Lire ce qui donne envie d'écrire

Il y a les livres que tu lis par curiosité. Tu en as entendu parler, ou il a gagné un prix. Parfois tu ne le finis pas, par manque d’intérêt, il ne te dit rien, tu ne t’identifies à aucun personnage. Même si c’est un roman québécois.

Il y a ceux que tu as lus quand tu étais à l’école. Tu étais en réaction. Il fallait que tu le lises pour en parler, en faire une dissertation. Avec des fiches avant. Des livres que tu aurais pu aimer si on ne te les avait pas imposés. Rebelle à toute suggestion, sauf celles qui venaient de ta mère. Et encore, tu ne lui disais pas que tu avais aimé Les mémoires d’une jeune fille rangée. Que tu avais relu trois fois Donner ou le journal d’Anne-Marie.

Il y a des romans que tu as lus deux fois et que tu relirais encore. Par pur romantisme, comme les Daphné Du Maurier. Pas les polars, tu n’as plus le goût, ils ne t’apportent rien, tu ne sens plus rien, pas même de la curiosité, pas même du divertissement.

Les romans que tu préfères maintenant sont ceux qui te donnent envie d’écrire, d’en parler ou de parler de ta vie, qui enrichissent ta vie d’auteure. Quitte à écrire n’importe quoi, comme présentement. Parce que tu lis La vie littéraire de Mathieu Arsenault. Un livre sans point ni virgule. On dirait de l’écriture automatique. Il dit tout ce qui lui passe par la tête. Et le pire, c’est que ce fut publié. Et le deuxième pire, c’est que tu savoures. Tu te revois à quinze ans quand tu écrivais le soir, enfermée dans ma garde-robe. Tes parents croyaient que tu étudiais. C’était avant l’ère des blogues et des réseaux sociaux, avant même l’ère des téléphones intelligents accessibles aux enfants qui insistent pour en avoir. Avoir quinze ans aujourd’hui, tu écrirais probablement un blogue, comme exercice à l’écriture. À l’expression. Le texte de Mathieu Arsenault est plus accessible que celui de Marie-Claire Blais, mais moins facile à lire que La maitresse de Lynda Dion, deux auteures qui ont employé le même procédé, mais avec plus de contenu. Tu ne veux pas dire « plus facile », tu veux dire moins bon. Et ton « plus de contenu » signifie une structure, une ligne de pensée. Tu manques décidément de vocabulaire. Tu devrais relire et prendre des notes en lisant Prague sans toi de Jean Lemieux. Tu aurais voulu que cet auteur écrive plus de romans « adultes », les polars, ça ne t’intéresse plus, tu l’as déjà dit.
----
• _Consigne 1_
Répondez aux questions suivantes à l'aide de l'extrait sur la lecture.
(a) Quel livre a été relu trois fois ?
(b) Quel livre est décrit comme écrit sans point ni virgule ?
(c) Quel roman devrait-on relire en prenant des notes ?
• _Consigne 2_
Citez mot pour mot, parmi les lignes extraites, celles qui vont de la ligne contenant « genus: Dyssodia » jusqu'à la ligne contenant « genus: Bombycilla », ces deux lignes comprises.
----
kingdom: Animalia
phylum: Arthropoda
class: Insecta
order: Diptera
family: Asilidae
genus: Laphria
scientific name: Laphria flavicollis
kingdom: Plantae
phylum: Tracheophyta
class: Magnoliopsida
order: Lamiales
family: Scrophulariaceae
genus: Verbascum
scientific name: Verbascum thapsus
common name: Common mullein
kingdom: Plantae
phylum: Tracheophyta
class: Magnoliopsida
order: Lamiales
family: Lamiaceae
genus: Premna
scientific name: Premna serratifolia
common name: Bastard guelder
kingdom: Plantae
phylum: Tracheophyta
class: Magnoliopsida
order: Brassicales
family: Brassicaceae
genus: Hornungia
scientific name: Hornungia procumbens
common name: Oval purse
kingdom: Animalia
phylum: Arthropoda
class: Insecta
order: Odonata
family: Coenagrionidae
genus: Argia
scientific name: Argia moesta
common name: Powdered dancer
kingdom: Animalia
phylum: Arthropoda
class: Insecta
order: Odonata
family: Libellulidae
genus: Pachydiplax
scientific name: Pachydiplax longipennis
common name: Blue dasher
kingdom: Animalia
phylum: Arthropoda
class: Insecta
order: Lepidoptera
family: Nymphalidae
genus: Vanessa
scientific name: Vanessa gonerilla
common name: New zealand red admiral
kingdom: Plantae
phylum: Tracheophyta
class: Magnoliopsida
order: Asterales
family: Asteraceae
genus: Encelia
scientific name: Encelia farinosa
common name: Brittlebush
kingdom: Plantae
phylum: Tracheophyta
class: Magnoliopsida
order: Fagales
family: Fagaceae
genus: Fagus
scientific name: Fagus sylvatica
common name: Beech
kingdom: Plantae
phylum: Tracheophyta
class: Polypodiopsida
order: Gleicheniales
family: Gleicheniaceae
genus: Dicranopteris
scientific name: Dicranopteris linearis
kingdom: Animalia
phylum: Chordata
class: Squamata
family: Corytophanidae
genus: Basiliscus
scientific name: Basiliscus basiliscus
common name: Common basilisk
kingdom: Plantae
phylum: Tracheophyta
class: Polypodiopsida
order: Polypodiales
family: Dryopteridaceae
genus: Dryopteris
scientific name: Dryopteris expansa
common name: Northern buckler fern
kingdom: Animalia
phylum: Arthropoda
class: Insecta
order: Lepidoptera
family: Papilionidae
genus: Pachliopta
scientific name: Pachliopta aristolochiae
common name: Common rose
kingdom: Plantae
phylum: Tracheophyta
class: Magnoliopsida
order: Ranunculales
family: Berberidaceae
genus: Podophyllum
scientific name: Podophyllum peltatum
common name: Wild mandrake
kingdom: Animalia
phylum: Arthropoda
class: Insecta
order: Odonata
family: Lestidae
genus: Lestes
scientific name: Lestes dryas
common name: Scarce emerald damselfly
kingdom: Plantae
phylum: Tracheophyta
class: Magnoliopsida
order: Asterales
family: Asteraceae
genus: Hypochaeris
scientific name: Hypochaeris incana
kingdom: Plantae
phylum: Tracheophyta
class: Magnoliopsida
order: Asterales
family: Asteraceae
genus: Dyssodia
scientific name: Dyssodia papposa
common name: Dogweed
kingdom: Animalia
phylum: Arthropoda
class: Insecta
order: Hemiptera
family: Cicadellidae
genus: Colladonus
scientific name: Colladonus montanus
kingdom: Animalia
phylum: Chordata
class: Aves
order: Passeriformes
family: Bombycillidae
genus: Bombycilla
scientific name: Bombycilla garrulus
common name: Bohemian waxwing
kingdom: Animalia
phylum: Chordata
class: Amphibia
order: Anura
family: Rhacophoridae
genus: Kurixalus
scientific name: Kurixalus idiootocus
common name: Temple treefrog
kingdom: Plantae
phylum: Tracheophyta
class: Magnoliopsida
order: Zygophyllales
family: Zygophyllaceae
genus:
----
• _Corrigé 1_
(a) Donner ou le journal d'Anne-Marie
(b) La vie littéraire de Mathieu Arsenault
(c) Prague sans toi de Jean Lemieux

• _Corrigé 2_
genus: Dyssodia
scientific name: Dyssodia papposa
common name: Dogweed
kingdom: Animalia
phylum: Arthropoda
class: Insecta
order: Hemiptera
family: Cicadellidae
genus: Colladonus
scientific name: Colladonus montanus
kingdom: Animalia
phylum: Chordata
class: Aves
order: Passeriformes
family: Bombycillidae
genus: Bombycilla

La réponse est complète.